Task directions -
Images in the entries are to be skipped, and everything else is to be written out exactly.

Provided data -
Segment Open
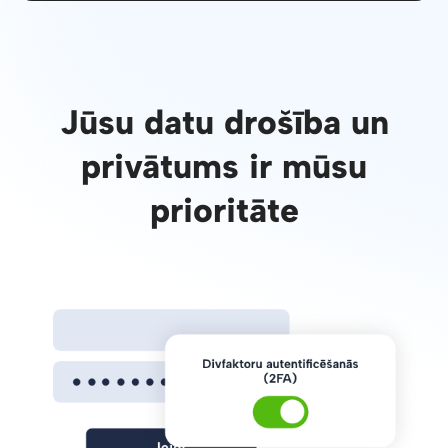
Jūsu datu drošība un
privātums ir mūsu
prioritāte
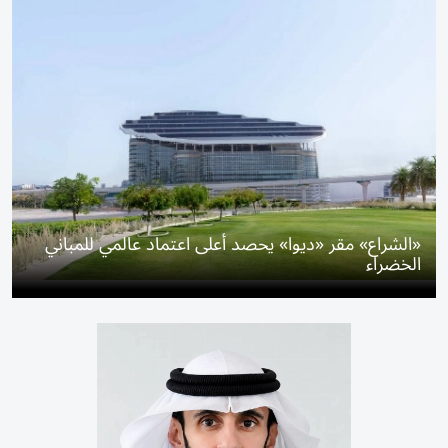
«الشراع» مقر «ديوا» يحصد أعلى اعتماد عالمي للمباني
الخضراء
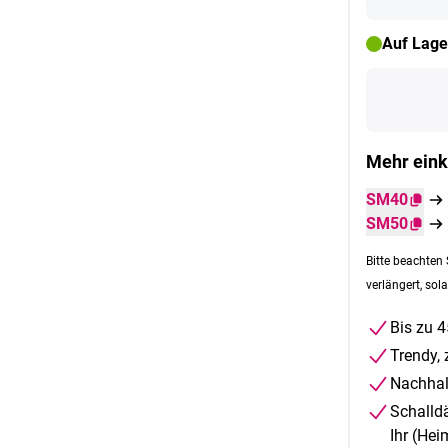
Auf Lage
Mehr eink
SM40
SM50
Bitte beachten 
verlängert, sola
Bis zu 
Trendy, 
Nachhal
Schalld
Ihr (Hei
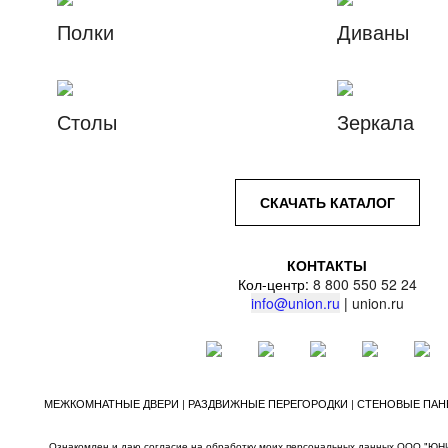
Полки
Диваны
Столы
Зеркала
СКАЧАТЬ КАТАЛОГ
КОНТАКТЫ
Кол-центр:
8 800 550 52 24
info@union.ru
|
union.ru
МЕЖКОМНАТНЫЕ ДВЕРИ | РАЗДВИЖНЫЕ ПЕРЕГОРОДКИ | СТЕНОВЫЕ ПАНЕ
Ознакомлен и даю согласие на обработку моих персональных данных ООО "ЮН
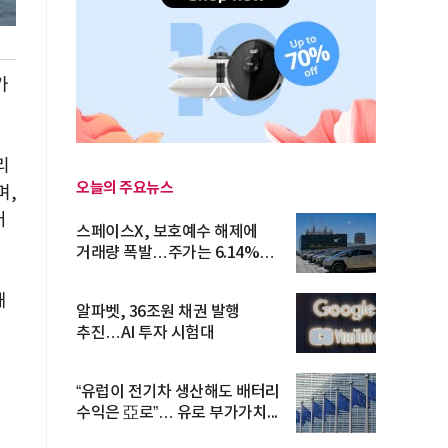
가
리
오늘의 주요뉴스
며,
어
스페이스X, 보호예수 해제에
거래량 폭발…주가는 6.14%
반등
해
알파벳, 36조원 채권 발행
추진…AI 투자 시험대
“유럽이 전기차 생산해도 배터리
수익은 亞로”… 유로 부가가치...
Segment Closed
Task response -
Jūsu datu drošība un
privātums ir mūsu
prioritāte
«الشراع» مقر «ديوا» يحصد أعلى اعتماد عالمي للمباني
الخضراء
Auf Lage
Mehr eink
SM40
SM50
Bitte beachten 
verlängert, sola
Bis zu 
Trendy, 
Nachhal
Schalld
Ihr (Hei
Полки
Диваны
Столы
Зеркала
СКАЧАТЬ КАТАЛОГ
КОНТАКТЫ
Кол-центр:
8 800 550 52 24
info@union.ru
|
union.ru
МЕЖКОМНАТНЫЕ ДВЕРИ | РАЗДВИЖНЫЕ ПЕРЕГОРОДКИ | СТЕНОВЫЕ ПАНЕ
Ознакомлен и даю согласие на обработку моих персональных данных ООО "ЮН
가
리
오늘의 주요뉴스
며,
어
스페이스X, 보호예수 해제에
거래량 폭발…주가는 6.14%
반등
해
알파벳, 36조원 채권 발행
추진…AI 투자 시험대
“유럽이 전기차 생산해도 배터리
수익은 亞로”… 유로 부가가치...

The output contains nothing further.